> [WHAT YOU WILL DO]: Which lines hold the string "pixels"? Copy each of them from the material below.

> [RECORDS FOR THE EXERCISE]:
---------------
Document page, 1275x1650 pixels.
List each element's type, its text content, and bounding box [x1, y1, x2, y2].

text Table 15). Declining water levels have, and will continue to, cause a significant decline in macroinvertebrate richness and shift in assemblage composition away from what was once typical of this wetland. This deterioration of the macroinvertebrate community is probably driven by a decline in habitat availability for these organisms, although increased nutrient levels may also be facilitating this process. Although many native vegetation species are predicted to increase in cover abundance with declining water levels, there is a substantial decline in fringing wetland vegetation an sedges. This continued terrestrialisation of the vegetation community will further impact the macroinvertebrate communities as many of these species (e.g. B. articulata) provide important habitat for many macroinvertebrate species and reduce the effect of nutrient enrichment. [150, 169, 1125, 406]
---------------
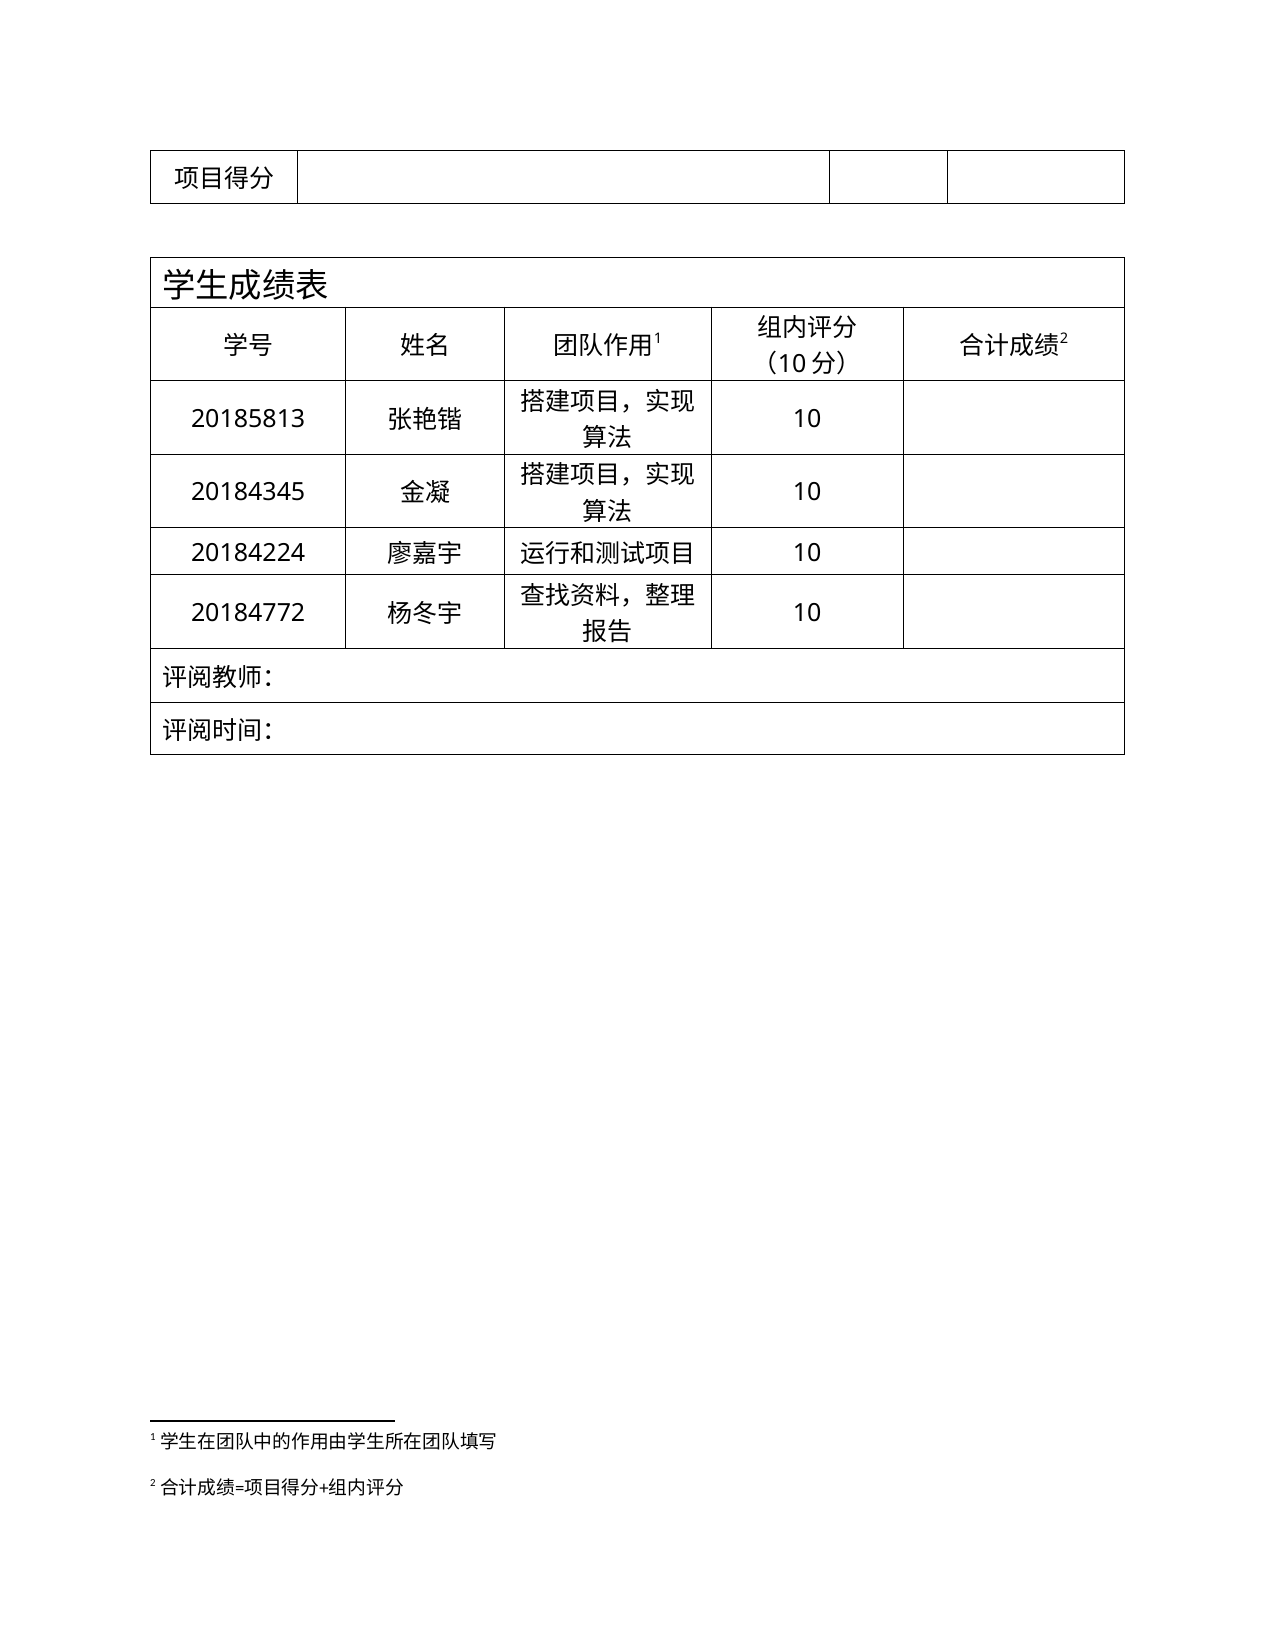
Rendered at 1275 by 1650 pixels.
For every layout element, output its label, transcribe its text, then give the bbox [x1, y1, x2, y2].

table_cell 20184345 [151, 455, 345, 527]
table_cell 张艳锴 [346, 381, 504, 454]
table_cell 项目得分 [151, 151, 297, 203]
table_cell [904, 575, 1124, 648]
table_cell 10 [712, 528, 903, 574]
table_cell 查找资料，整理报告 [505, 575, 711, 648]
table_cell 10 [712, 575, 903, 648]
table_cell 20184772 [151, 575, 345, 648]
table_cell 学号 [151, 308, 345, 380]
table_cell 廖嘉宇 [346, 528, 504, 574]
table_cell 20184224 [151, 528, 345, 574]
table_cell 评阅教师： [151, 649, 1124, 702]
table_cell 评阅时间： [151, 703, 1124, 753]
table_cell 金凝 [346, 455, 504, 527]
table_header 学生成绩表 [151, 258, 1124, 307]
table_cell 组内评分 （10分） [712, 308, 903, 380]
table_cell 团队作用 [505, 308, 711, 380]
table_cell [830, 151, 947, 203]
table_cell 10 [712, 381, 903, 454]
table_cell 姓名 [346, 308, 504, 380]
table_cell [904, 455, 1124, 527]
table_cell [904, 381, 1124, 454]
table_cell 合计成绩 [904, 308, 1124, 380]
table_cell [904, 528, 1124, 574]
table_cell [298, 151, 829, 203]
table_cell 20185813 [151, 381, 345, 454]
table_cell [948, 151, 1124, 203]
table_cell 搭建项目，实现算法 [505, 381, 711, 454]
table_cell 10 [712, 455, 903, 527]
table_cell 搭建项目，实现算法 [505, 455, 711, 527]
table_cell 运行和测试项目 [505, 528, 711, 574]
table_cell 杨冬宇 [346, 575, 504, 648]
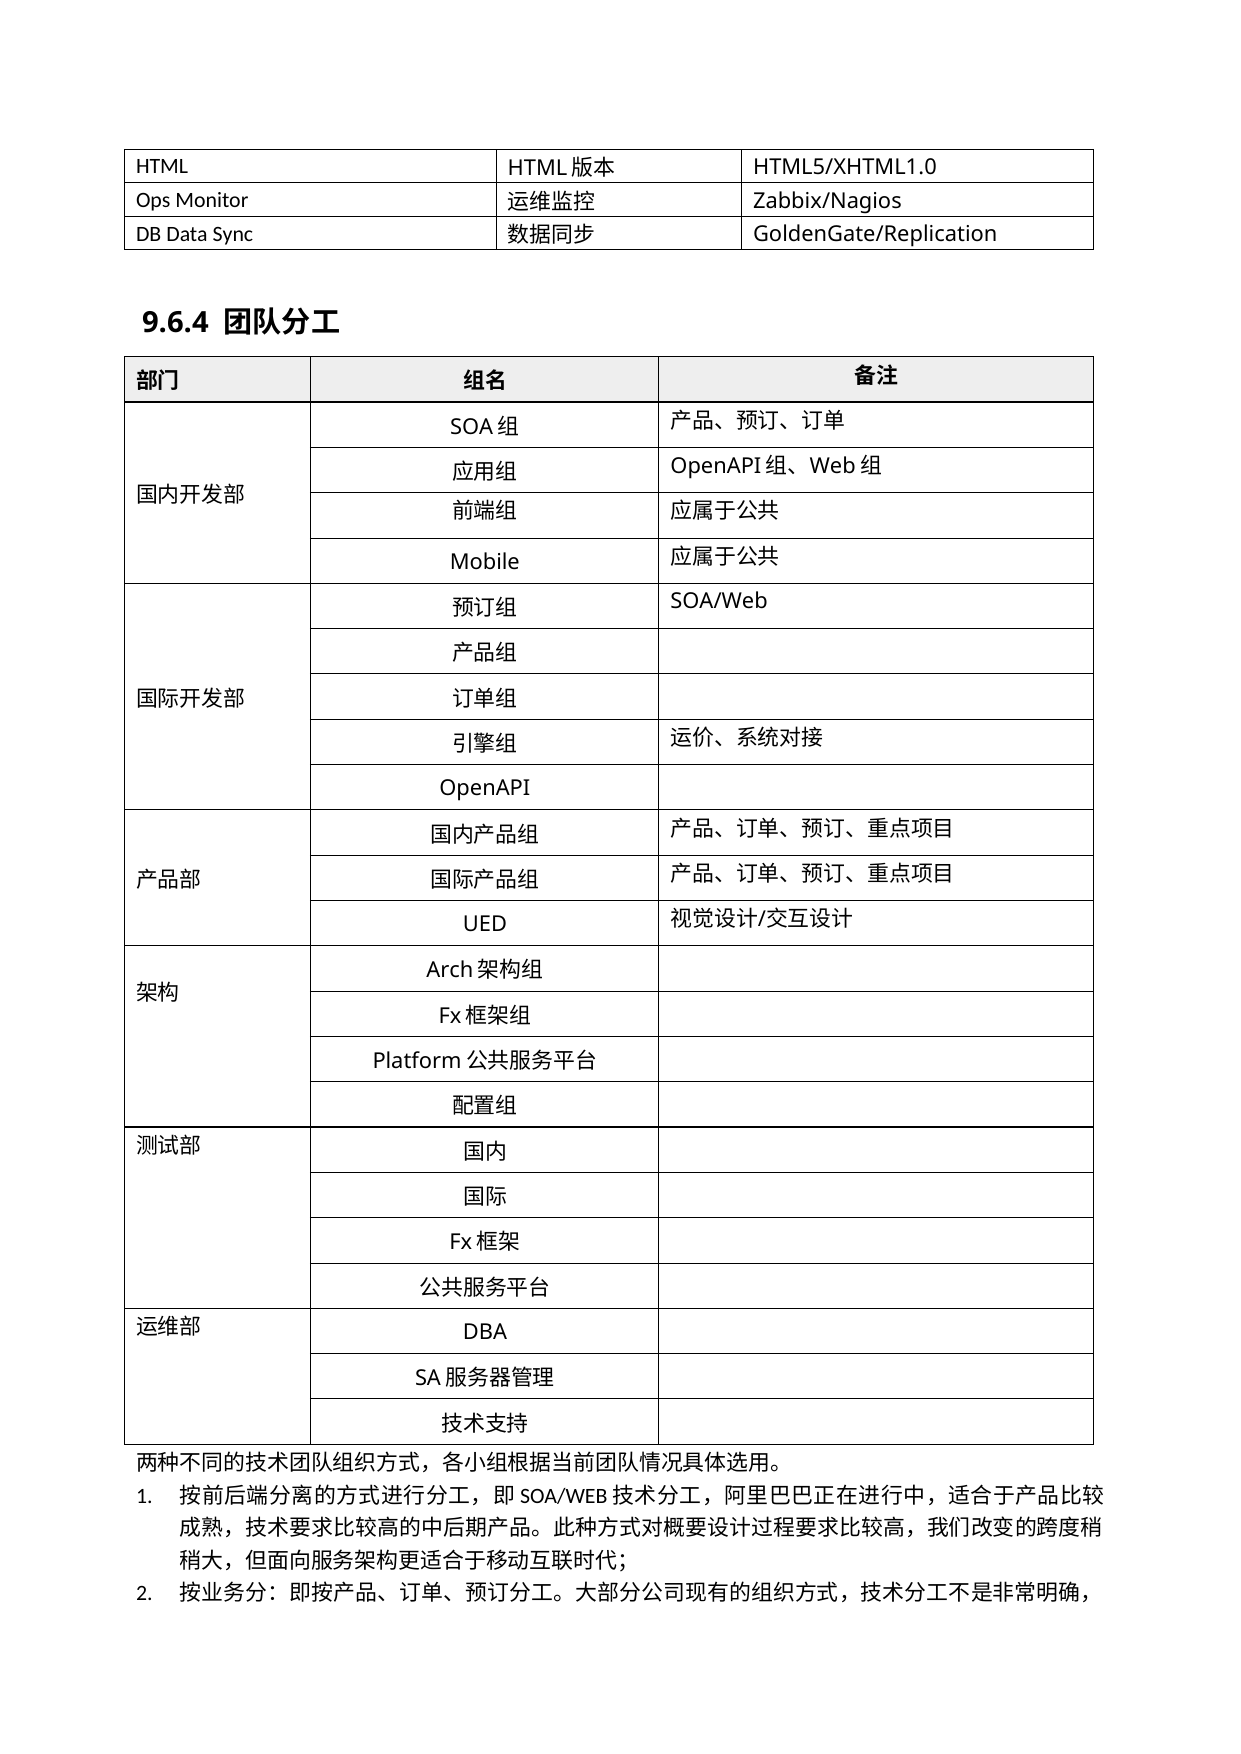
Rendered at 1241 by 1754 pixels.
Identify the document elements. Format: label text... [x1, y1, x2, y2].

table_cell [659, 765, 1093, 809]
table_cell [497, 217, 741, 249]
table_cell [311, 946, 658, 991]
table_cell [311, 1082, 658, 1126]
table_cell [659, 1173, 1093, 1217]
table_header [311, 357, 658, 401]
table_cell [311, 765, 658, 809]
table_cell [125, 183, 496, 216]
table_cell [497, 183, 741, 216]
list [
---------------
> [RESULT OF THIS TASK]:
Document page, 1275x1650 pixels.
Rendered at 1275 by 1650 pixels.
Rendered at 1241 by 1754 pixels.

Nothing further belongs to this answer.